Congress will be asked to extend program for small businesses until February

In October, several Vancouver-area lenders warned that Small Business Administration stimulus money could run out in early December, especially if borrowers rushed to file applications out of fear that the program would expire.

Sure enough, the SBA stopped issuing stimulus-backed loans on Nov. 23, after a rush of applications were filed and some 2,900 loans were approved nationwide the previous week.

SBA funding for 7(a) and 504 business loans ended one month earlier than expected.

The American Recovery and Reinvestment Act of 2009 poured $730 million into the SBA in February to help spur small business lending — an amount that the agency originally thought would last until 2010.

The agency waived loan fees for borrowers and raised loan guarantees for banks to 90 percent from 75 percent.

Those special rates are now on hold, pending an SBA request that Congress extend the program until February, said Mike Stamler a spokesman for the SBA in Washington, D.C.

“We did well over a billion dollars in loans the week before,” said Stamler. “It was easily the biggest week of the year in both the number of loans and the dollar amount.”

Any loan applications filed after Nov. 23 will be placed on a waiting list to be funded if the program is renewed or if some of the applications filed before the deadline fall through, according to the SBA. About 280 loans had been added as of Nov. 30 and the SBA will continue to add applications to the list until the funds are entirely spent or new funding is found, Stamler said.

Clark County money

As of October, the SBA had issued 89 loans worth $18.3 million to Clark County businesses since January. Some 64 of those loans worth $13 million were subsidized by recovery act funds.

It’s unclear whether banks will continue the same level of small business lending if the stimulus funding isn’t renewed.
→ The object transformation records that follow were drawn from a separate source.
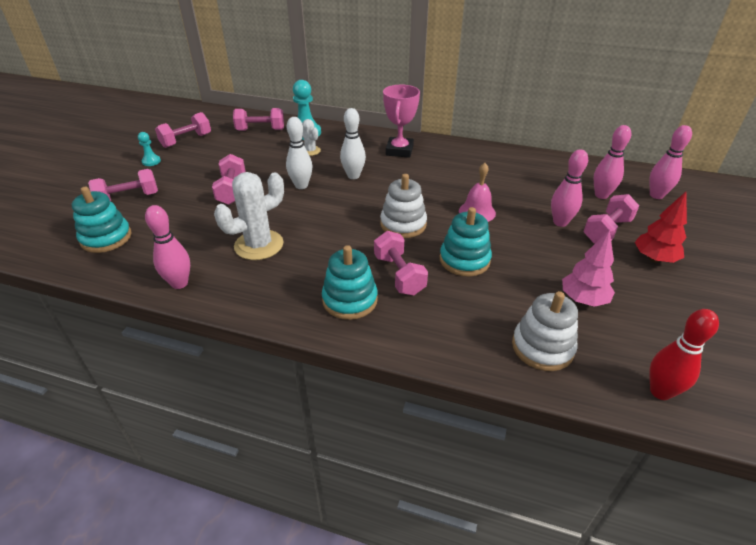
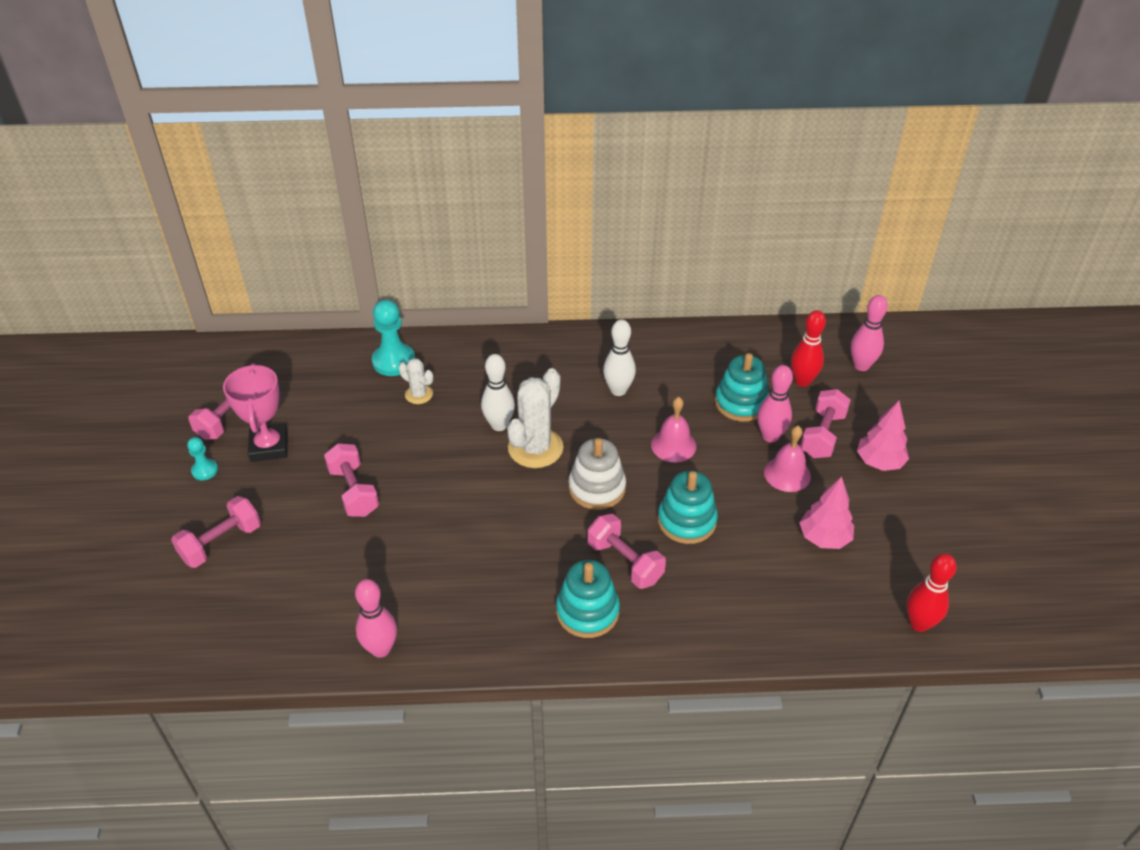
camera: 20 degrees left, 5 degrees up
(106, 238) = (239, 613): turquoise stacking toy -> turquoise stacking toy (741, 403)
(259, 245) = (442, 567): white cactus -> white cactus (535, 448)
(260, 130) = (325, 371): pink dumbbell -> none
(301, 186) = (441, 459): white bowling pin -> white bowling pin (618, 390)
(399, 151) = (537, 365): pink trophy -> pink trophy (269, 447)
(542, 347) = (802, 608): white stacking toy -> none
(565, 249) = (787, 474): none -> pink bell
(601, 195) = (802, 381): pink bowling pin -> red bowling pin
(654, 259) = (879, 462): red tree -> pink tree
The program has spurred lending by some banks that were reluctant to put more loans on their books after the financial crisis hit last year.
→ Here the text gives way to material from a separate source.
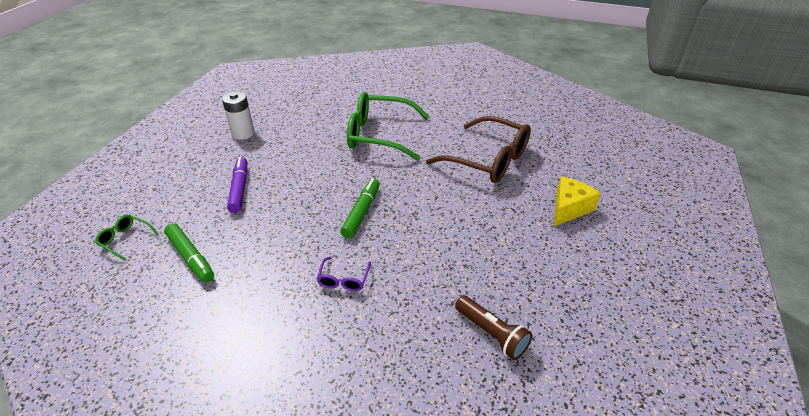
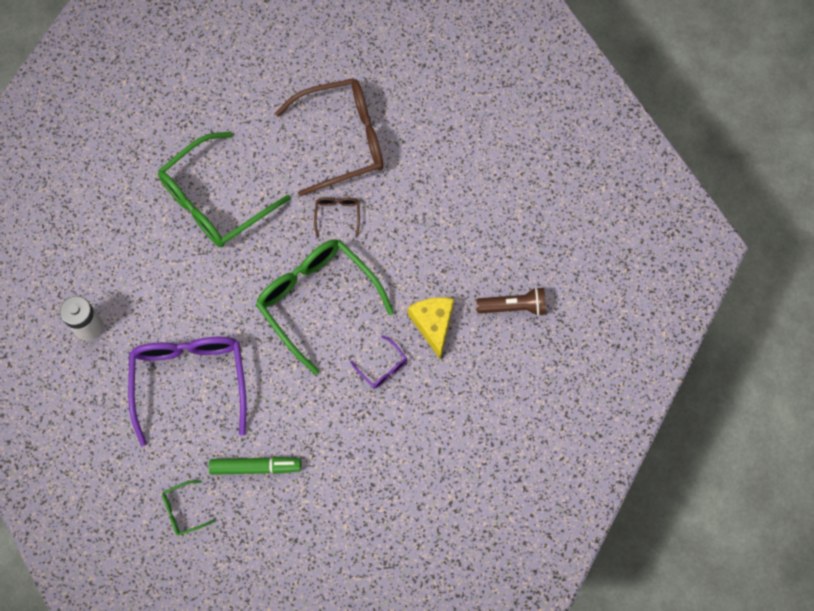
camera: 50 degrees left, 30 degrees up
(239, 189) = (190, 381): purple marker -> purple glasses
(361, 212) = (317, 300): green marker -> green glasses
(435, 186) = (337, 215): none -> brown glasses
(569, 208) = (456, 139): yellow cheese -> yellow cheese (433, 325)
The average number of loans issued by the SBA each week has increased 80 percent from the weekly average before the stimulus was funded, according to the SBA.

But several Washington and Oregon lenders have expressed optimism that lending will pick up again as the economy recovers, even if the stimulus funding isn’t extended.

“In 2010, we’re going to see the economy at least stop shrinking and hopefully return to some sustainable growth,” Scott Price, a vice president with Umpqua’s government-guaranteed loan department in Portland, told The Columbian in October. “And I think the program will still be popular and utilized even with the 75 percent guarantee.”